- **YOUR TASKS**:
[A] Answer these questions about the paragraph on Subodh Gupta's Bangalore exhibition:
(i) At which gallery was the preview held?
(ii) Who stood beside Gupta at the preview?
(iii) What sales record does the paragraph credit to Gupta?
[B] Copy out everything from "It would appear" down to "Kher beside him." in the paragraph on Subodh Gupta's Bangalore exhibition, putting "opening" in place of "preview".

- **SELECTED TEXT**:
┄┄┄┄┄┄

It would appear to be rather momentous, the unveiling of Subodh Gupta's first solo exhibition in Bangalore (or, to extend that, his first in South India, as artist and Karnataka Chitrakala Parishad faculty member TMV Gowda points out). Gupta, who has been showered with various encomiums for his work, from both enfant terrible and poster boy of Indian contemporary art to India's Marcel Duchamp, has exhibited at the most famous venues abroad and coming down to crass commerce, was the youngest Indian artist to sell a work for over $1 million. But despite this reputation, the ambience at GALLERYSKE in Bangalore the evening of the preview is relaxed. Gupta himself appears at ease, talking to invitees, with artist and wife Bharti Kher beside him.

┄┄┄┄┄┄

- **GIVEN RECORDS**:
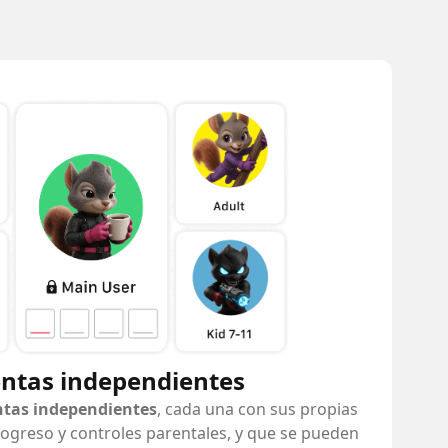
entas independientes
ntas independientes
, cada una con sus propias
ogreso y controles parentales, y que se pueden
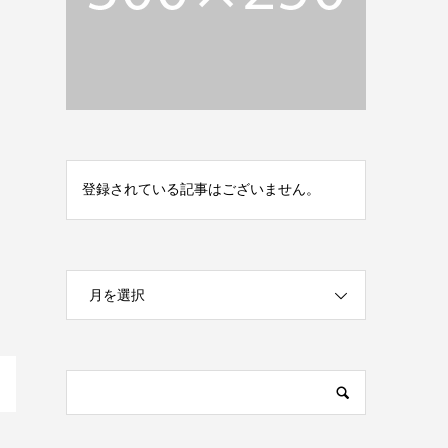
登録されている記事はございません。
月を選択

┄┄┄┄┄┄

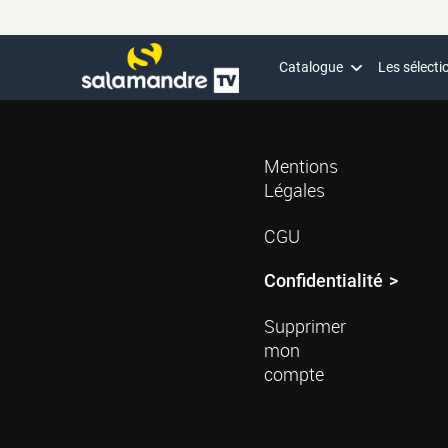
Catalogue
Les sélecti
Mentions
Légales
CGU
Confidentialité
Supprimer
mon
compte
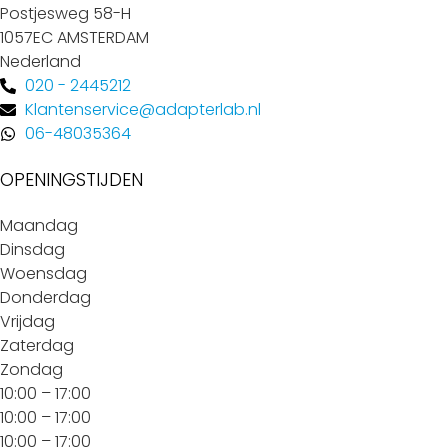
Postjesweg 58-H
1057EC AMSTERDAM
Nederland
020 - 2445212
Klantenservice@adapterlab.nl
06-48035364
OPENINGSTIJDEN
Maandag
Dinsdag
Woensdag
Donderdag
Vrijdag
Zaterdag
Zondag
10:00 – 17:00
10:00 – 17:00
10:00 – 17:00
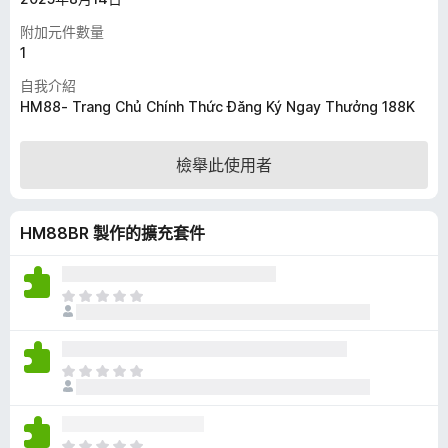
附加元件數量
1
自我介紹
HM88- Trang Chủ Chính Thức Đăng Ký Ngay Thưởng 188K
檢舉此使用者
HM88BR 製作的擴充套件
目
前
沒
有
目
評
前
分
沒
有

┄┄┄┄┄┄

- **ANSWERS FOR THE EXERCISE**:
[A]
(i) GALLERYSKE in Bangalore.
(ii) His wife, the artist Bharti Kher.
(iii) He was the youngest Indian artist to sell a work for over $1 million.

[B]
It would appear to be rather momentous, the unveiling of Subodh Gupta's first solo exhibition in Bangalore (or, to extend that, his first in South India, as artist and Karnataka Chitrakala Parishad faculty member TMV Gowda points out). Gupta, who has been showered with various encomiums for his work, from both enfant terrible and poster boy of Indian contemporary art to India's Marcel Duchamp, has exhibited at the most famous venues abroad and coming down to crass commerce, was the youngest Indian artist to sell a work for over $1 million. But despite this reputation, the ambience at GALLERYSKE in Bangalore the evening of the opening is relaxed. Gupta himself appears at ease, talking to invitees, with artist and wife Bharti Kher beside him.